Coil, 32...Bar magnet, 35...Aperture plate, 42
...Electromagnet, 36...Shutter, 37...Film, 46...Near-infrared light emitting diode, 49,5
2... Light receiving element, 54, 55... Amplifier, 56,
57... Comparator, 60, 61... Latch circuit, 80... Near-infrared light emitting diode, 83... Light receiving element, 89... Solenoid.

Claims (1)

[Scope of Claims] 1. A distance measuring device that performs distance measurement with a distance closer than a certain subject distance as a distance measurement zone during normal shooting without using a strobe, and detects the presence or absence of a subject within the distance measurement zone.

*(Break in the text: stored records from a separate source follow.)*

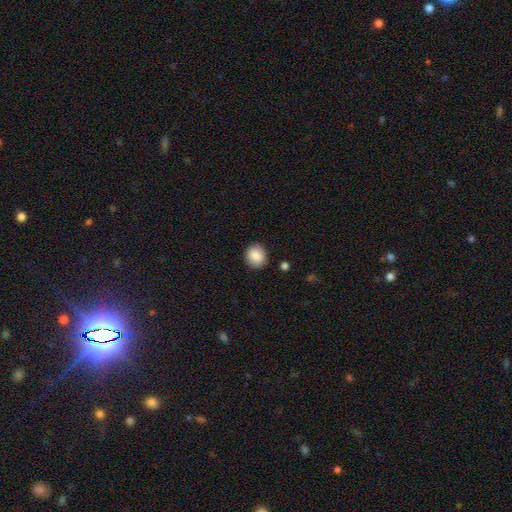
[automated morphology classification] Smooth or featured?
  - smooth: 86% *
  - star or artifact: 8%
  - featured or disk: 6%
How rounded?
  - round: 76% *
  - in between: 23%
  - cigar-shaped: 1%
Merging?
  - none: 87% *
  - minor disturbance: 9%
  - major disturbance: 2%
  - merger: 2%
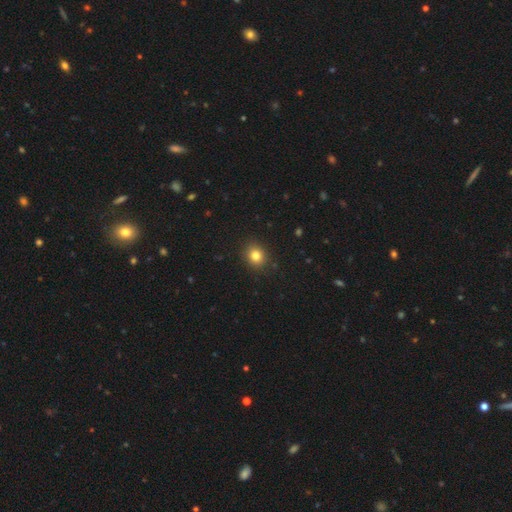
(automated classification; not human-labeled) The model was most divided on "how rounded": round: 76%, in between: 23%, cigar-shaped: 1%. More confident: merging — none (90%); smooth or featured — smooth (82%).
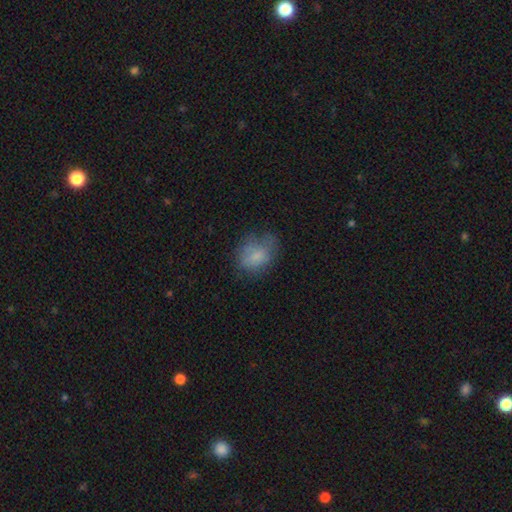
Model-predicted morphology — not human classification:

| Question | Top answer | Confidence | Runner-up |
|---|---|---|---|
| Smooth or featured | smooth | 74% | featured or disk (16%) |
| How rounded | in between | 61% | round (37%) |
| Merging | none | 50% | minor disturbance (30%) |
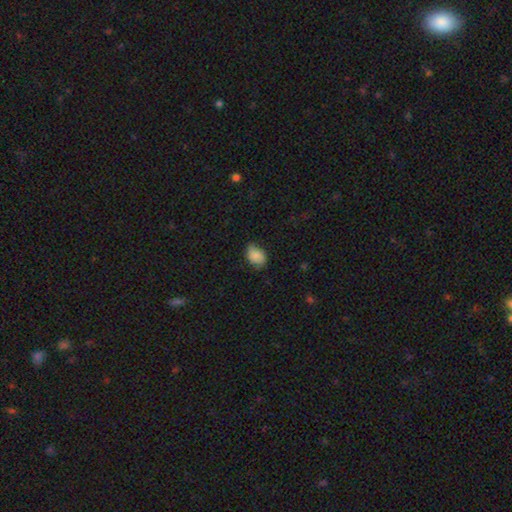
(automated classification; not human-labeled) This appears to be a smooth galaxy with no disk features (78%) that is in between round and cigar-shaped (73%). Merging: none (63%).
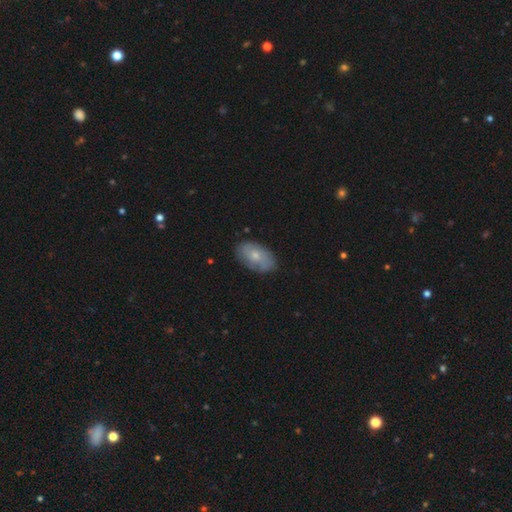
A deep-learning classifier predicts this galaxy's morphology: A smooth galaxy with no disk features (60%) that is in between round and cigar-shaped (92%).

Vote fractions:
- Smooth or featured? smooth: 60% / featured or disk: 34% / star or artifact: 6%
- How rounded? in between: 92% / round: 7% / cigar-shaped: 2%
- Merging? none: 78% / minor disturbance: 17% / major disturbance: 3% / merger: 1%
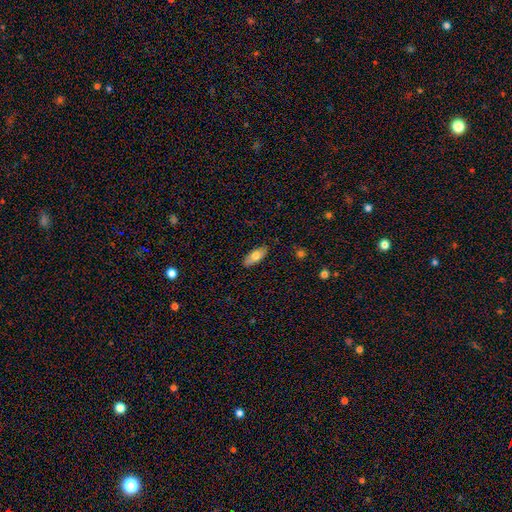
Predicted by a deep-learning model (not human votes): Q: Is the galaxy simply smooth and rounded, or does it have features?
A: smooth — 70%.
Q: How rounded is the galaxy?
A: in between — 83%.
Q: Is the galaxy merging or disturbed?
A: none — 86%.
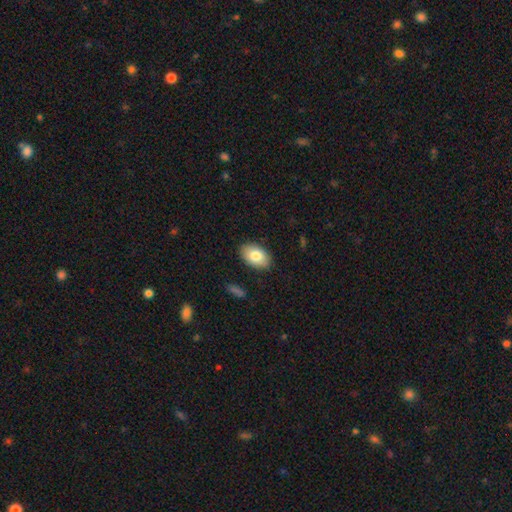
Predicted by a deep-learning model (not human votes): Smooth or featured? Predicted: smooth (p=0.81). How rounded? Predicted: in between (p=0.91). Merging? Predicted: none (p=0.87).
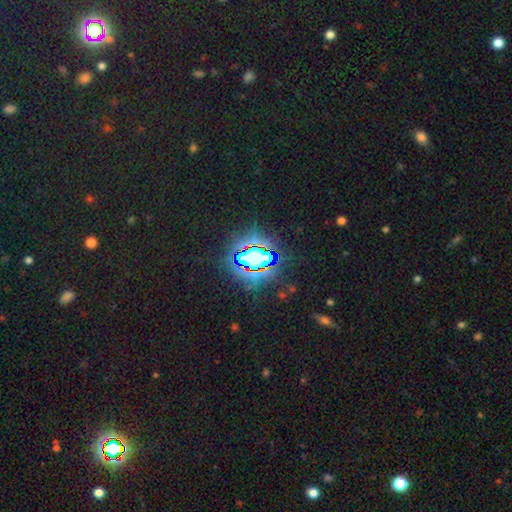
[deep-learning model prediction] Smooth or featured? star or artifact (82%)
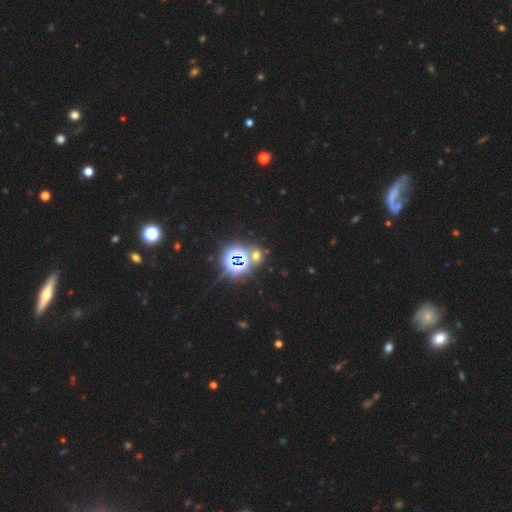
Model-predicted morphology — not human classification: type=star or artifact (67%).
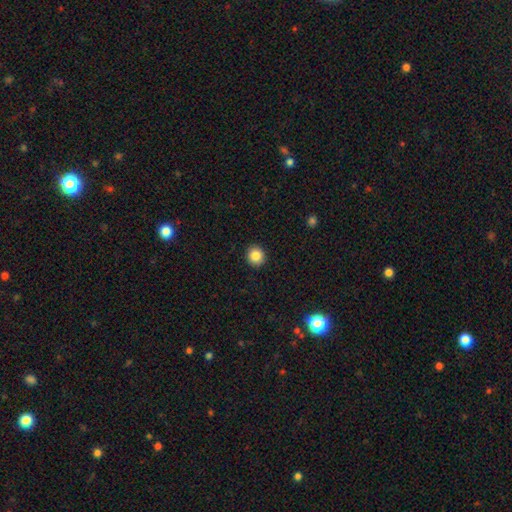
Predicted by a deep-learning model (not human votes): Smooth or featured? smooth (86%)
How rounded? round (91%)
Merging? none (93%)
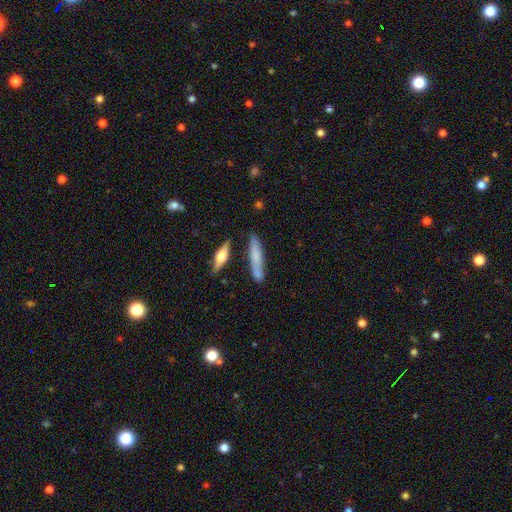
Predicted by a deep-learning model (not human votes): Morphology: type=smooth (68%); roundness=cigar-shaped (83%); merging=none (68%).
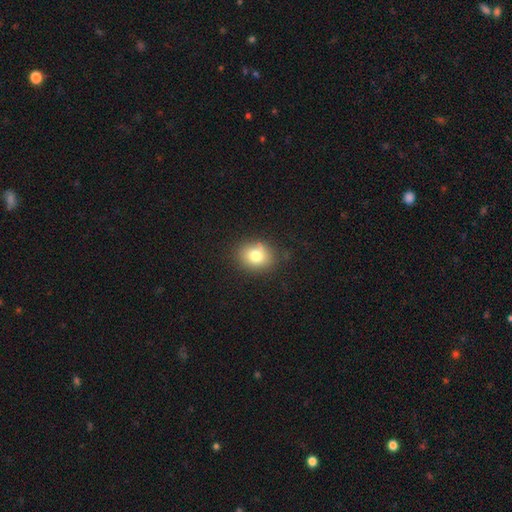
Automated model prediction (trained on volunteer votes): smooth_or_featured: smooth (p=0.79) [alt: star or artifact p=0.11]
how_rounded: round (p=0.59) [alt: in between p=0.40]
merging: none (p=0.81) [alt: minor disturbance p=0.13]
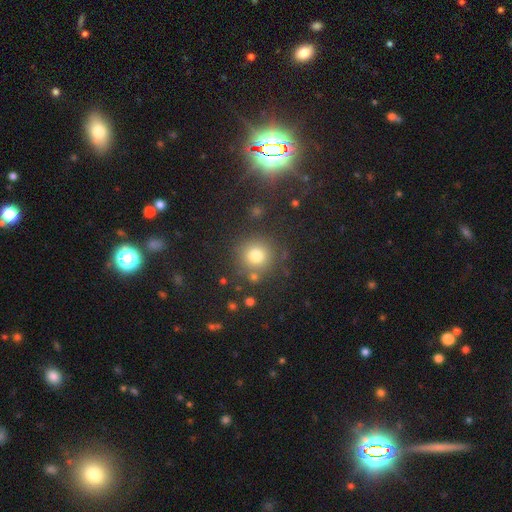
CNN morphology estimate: Overall: smooth (77%). How rounded: round (93%). Merging: none (80%).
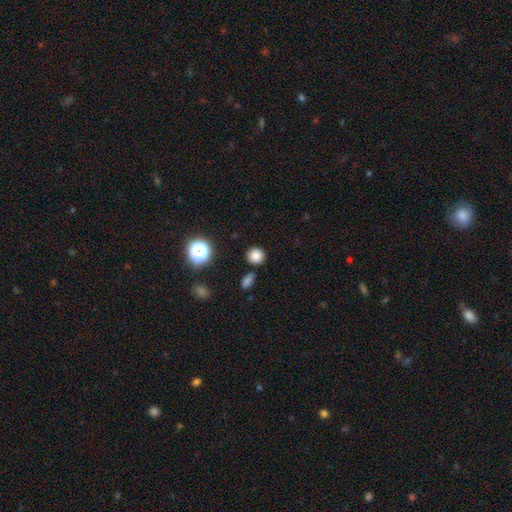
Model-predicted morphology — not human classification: This appears to be a smooth galaxy with no disk features (82%) that is round (90%). Merging: none (84%).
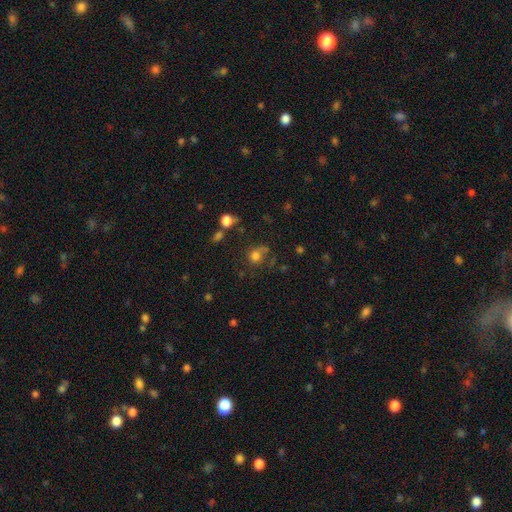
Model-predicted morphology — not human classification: Q: Smooth or featured?
A: smooth (74%); runner-up: star or artifact (15%)
Q: How rounded?
A: round (78%); runner-up: in between (21%)
Q: Merging?
A: none (52%); runner-up: minor disturbance (19%)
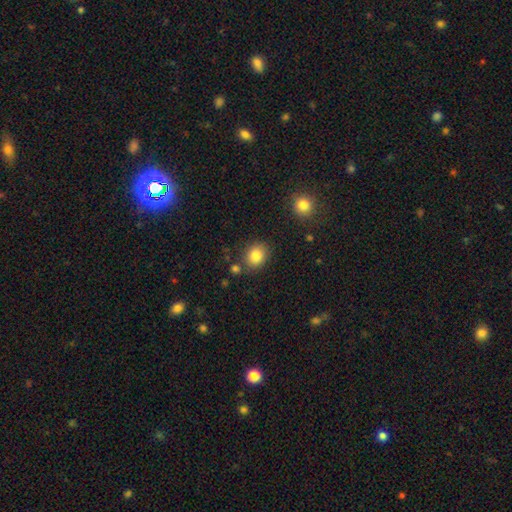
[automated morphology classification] This is clearly a smooth galaxy (85%). How rounded: possibly round (59%). Merging: likely none (79%).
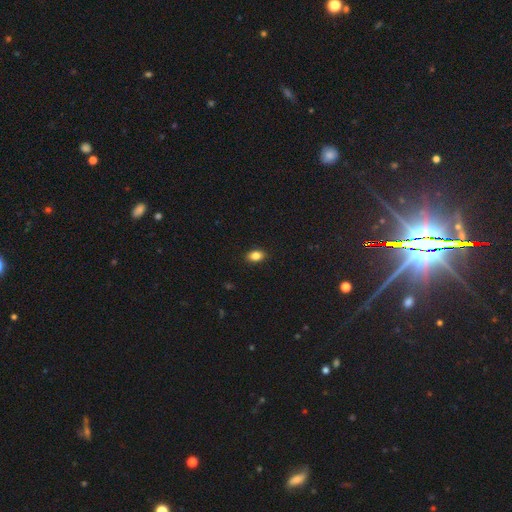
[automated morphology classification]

In an autofocus camera, the photographing lens is set to either a short distance setting position or a long distance setting position according to a signal from the distance measuring device, and a shooting switching means for switching between normal shooting and strobe shooting; A distance measuring zone changing means detects that the photographing switching means has switched to strobe photography, changes the constant subject distance to a short distance side, and sets a distance measuring zone for strobe photography; An autofocus system with a built-in strobe, comprising a lens set position changing means for changing the short distance set position and long distance set position of a photographing lens to a shorter distance side than during normal shooting during distance measurement using a zone. camera. 2. The distance measuring device includes a light projector that projects near-infrared light, and two light-receivers arranged to receive the near-infrared light reflected by the subject and having different reception angles. The built-in strobe according to claim 1, characterized in that the built-in strobe according to claim 1 is adapted to select one of these light-receiving parts and output an output corresponding to normal photography and strobe photography. auto focus camera. 3. The distance measuring device has a light projecting section that projects near-infrared light, and a light receiving section that receives the near-infrared light that is reflected by the subject and returns, and can be used during normal shooting and strobe shooting. An autofocus camera with a built-in strobe according to claim 1, characterized in that the direction of the light receiving section is changed in response to the above.